To do =
The required answer is each line in the entries below where "immersion" occurs.

──────── Source material

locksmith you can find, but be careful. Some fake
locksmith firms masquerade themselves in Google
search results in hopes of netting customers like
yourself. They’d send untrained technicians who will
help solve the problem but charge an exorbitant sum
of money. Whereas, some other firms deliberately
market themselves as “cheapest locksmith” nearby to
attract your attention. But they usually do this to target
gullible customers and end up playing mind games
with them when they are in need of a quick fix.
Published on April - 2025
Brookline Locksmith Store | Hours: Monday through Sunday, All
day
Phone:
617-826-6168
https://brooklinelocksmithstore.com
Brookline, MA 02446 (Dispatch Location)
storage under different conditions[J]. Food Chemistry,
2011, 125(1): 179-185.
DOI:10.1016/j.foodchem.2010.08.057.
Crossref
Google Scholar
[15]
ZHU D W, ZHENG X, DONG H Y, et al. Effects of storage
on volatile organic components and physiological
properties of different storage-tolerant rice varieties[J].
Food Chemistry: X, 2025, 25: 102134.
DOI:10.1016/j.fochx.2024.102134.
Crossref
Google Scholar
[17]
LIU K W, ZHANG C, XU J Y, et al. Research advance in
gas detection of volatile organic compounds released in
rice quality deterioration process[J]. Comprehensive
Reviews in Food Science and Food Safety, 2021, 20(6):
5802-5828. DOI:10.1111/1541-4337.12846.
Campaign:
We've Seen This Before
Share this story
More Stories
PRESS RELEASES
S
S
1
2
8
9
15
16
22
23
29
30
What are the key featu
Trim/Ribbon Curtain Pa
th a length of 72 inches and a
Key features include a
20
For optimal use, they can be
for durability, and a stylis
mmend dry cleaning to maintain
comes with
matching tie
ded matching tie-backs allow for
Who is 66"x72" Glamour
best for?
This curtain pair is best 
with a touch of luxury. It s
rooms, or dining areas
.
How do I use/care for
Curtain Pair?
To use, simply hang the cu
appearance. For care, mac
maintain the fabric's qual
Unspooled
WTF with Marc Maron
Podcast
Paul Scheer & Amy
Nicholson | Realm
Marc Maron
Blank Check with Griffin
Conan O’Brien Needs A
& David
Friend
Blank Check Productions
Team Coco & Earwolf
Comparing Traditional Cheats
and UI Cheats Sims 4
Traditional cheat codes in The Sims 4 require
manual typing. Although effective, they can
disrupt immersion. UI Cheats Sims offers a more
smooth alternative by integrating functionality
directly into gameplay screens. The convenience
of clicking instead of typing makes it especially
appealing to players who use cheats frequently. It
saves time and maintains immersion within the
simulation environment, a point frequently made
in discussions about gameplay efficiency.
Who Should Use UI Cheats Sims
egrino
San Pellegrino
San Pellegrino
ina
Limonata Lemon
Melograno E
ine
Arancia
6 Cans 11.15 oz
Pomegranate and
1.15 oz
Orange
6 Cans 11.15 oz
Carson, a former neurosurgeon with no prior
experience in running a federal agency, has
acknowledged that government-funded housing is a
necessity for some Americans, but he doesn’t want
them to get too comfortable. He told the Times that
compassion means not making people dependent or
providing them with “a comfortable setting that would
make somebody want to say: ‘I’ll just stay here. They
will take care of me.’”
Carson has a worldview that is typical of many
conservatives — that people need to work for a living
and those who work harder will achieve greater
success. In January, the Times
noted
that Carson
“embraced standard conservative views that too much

────────────────

Exercise solution =
disrupt immersion. UI Cheats Sims offers a more
saves time and maintains immersion within the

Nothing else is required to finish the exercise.